There's a workflow loop I've been using to get past the "everything looks like a Next.js starter" trap on product surfaces. It's two passes:
- Generate a hero frame in image-gen. Pick a fictional theme that's adjacent to what you're building — "global anomaly detection system" instead of "trading dashboard." The fictional theme is the constraint that keeps the design from drifting into generic SaaS gradients. Iterate three or four frames until one feels like the product.
- Hand the frame to Claude Code with a build instruction. Something like "Build this as a Vite + React + R3F app. Center scene = Three.js. Side panels = HTML overlays. Match type, spacing, glow, and color exactly. Wire to mock data first." Then let the agent do the heavy translation.
Two things this kills:
- Blank-canvas paralysis. You stop debating font choices because the frame already made them.

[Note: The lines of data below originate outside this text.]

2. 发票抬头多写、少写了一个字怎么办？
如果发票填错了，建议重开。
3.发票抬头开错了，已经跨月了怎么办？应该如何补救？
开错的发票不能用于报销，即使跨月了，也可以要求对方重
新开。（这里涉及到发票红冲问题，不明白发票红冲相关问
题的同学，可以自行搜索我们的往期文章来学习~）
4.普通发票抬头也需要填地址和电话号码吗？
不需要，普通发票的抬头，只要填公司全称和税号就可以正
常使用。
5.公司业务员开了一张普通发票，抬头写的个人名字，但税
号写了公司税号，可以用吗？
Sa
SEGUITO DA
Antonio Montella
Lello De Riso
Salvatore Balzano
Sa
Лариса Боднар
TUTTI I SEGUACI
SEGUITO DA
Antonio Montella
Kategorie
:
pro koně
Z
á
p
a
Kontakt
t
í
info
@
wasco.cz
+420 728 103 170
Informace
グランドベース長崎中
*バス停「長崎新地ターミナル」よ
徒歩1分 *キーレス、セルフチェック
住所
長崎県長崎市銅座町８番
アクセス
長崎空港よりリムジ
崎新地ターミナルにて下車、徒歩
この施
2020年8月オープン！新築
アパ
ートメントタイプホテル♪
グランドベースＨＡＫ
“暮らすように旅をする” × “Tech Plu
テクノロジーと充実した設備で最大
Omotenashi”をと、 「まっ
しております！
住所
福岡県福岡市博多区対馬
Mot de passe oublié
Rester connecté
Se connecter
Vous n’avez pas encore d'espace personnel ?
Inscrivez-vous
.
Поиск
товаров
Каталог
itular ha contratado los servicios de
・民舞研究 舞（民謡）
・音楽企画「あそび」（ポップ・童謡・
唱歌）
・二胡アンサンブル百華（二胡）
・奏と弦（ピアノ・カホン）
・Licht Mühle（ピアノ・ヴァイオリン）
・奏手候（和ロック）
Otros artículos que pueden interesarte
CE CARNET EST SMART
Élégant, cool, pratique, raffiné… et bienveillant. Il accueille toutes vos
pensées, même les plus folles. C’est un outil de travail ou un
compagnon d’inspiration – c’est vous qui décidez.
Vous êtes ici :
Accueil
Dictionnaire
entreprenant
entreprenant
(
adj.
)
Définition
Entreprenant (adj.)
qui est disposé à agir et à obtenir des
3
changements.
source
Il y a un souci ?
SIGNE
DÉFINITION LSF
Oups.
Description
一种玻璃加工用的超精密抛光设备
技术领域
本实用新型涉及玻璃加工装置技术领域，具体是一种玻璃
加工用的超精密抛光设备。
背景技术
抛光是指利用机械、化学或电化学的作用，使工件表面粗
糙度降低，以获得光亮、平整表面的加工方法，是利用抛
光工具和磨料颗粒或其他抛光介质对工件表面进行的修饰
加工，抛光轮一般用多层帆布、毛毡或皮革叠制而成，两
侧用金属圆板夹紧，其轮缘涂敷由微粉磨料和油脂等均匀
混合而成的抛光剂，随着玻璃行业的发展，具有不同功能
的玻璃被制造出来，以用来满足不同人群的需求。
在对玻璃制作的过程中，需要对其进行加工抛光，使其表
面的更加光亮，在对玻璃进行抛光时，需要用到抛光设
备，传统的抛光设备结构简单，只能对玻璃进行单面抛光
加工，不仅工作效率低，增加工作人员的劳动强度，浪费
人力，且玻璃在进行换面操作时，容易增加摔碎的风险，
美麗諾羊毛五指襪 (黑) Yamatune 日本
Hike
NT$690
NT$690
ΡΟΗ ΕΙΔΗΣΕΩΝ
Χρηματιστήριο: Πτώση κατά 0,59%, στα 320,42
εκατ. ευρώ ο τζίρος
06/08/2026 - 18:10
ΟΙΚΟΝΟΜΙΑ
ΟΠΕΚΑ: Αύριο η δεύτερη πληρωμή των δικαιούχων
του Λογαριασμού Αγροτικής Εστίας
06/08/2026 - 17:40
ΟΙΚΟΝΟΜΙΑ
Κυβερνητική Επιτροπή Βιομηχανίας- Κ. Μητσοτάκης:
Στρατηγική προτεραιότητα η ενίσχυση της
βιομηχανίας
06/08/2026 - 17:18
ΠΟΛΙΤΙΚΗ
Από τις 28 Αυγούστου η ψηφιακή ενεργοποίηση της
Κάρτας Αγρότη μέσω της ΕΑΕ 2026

- Generic-by-default. The image-gen model commits to a specific aesthetic; the build phase tries to honor it. Both passes collaborate, neither cuts corners.
The trade-off is honest: image-gen frames are moodboards, not pixel-perfect targets. The build phase will compromise. The point is that the compromise lands in a place the team would never have gotten to from a blank <Section>.
I've used this for trading consoles, voice-ops dashboards, vault diagnostics. It scales as long as you keep the frames short and specific — one constraint at a time.